◆ Task statement
Where the word "that" shows up in the entries below, please copy the whole line.

◆ Supplied records
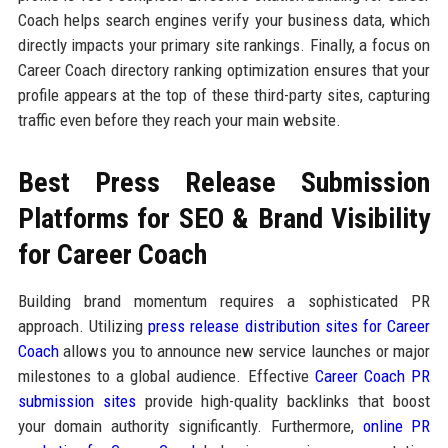
Coach helps search engines verify your business data, which
directly impacts your primary site rankings. Finally, a focus on
Career Coach directory ranking optimization ensures that your
profile appears at the top of these third-party sites, capturing
traffic even before they reach your main website.
Best Press Release Submission
Platforms for SEO & Brand Visibility
for Career Coach
Building brand momentum requires a sophisticated PR
approach. Utilizing
press release distribution sites for Career
Coach
allows you to announce new service launches or major
milestones to a global audience. Effective
Career Coach PR
submission sites
provide high-quality backlinks that boost
your domain authority significantly. Furthermore,
online PR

◆ Answer below
Career Coach directory ranking optimization ensures that your
provide high-quality backlinks that boost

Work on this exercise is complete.